“Water!” he implored piteously. “I—I must have some—some of that. My throat! Ah! I can’t breathe.”

Hugh noticed his effort to dip his hand into the sea, and arrested his arm, exclaiming in a calm voice—

“No, by Heaven! you shan’t. That means death. Hope on; we may both live yet.”

“Ah,” he replied mechanically, his head sinking slowly back upon his companion’s arm. Presently he resumed, in low, broken tones, sometimes so feeble that the anxious listener could scarcely catch them. “I told you that when these students first met this woman she was poor. Cruel in her coquetry as was her wont by nature, she encouraged the attentions of Egerton, although his pocket was light as his heart. The artist adored her, with the same passionate ardour that dozens of men have done, yourself included—”

“Do you mean that Valérie was a thief’s mistress?” he cried in amazement, as the truth flashed upon him.

“Yes.”

“I don’t—I can’t believe it. How can you prove it? What was this man’s name?” he demanded.

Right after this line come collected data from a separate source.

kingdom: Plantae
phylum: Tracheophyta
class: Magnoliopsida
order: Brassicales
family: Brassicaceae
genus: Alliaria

“Victor Bérard,” and he hesitated for a second. “The unfortunate devil who afterwards, in order to assist her in a nefarious plot which has been only too successful, assumed the name of the Comte Lucien Chaulin-Servinière!”

“What! You!” cried Trethowen, scarcely believing his ears, and withdrawing his hand from the prostrate man’s head with a feeling of repulsion. “You were her lover!”

“Yes,” he continued, unmoved by his companion’s astonishment. “Remember when Egerton met her he believed she lived at home with her mother, who kept a little estaminet. He told her of his love, and she made pretence of entertaining true, honest affection for him. It was not long, however, before he discovered that she was no better than the rest of the women who sipped sirops at the Bullier. He found that in a handsome suite of rooms in the Boulevard Haussmann there resided a rich Englishman, named Nicholson. With this man she had a liaison, and when the artist charged her with it she admitted the truth, telling him that the Englishman held such power over her that she dare not refuse to visit him.”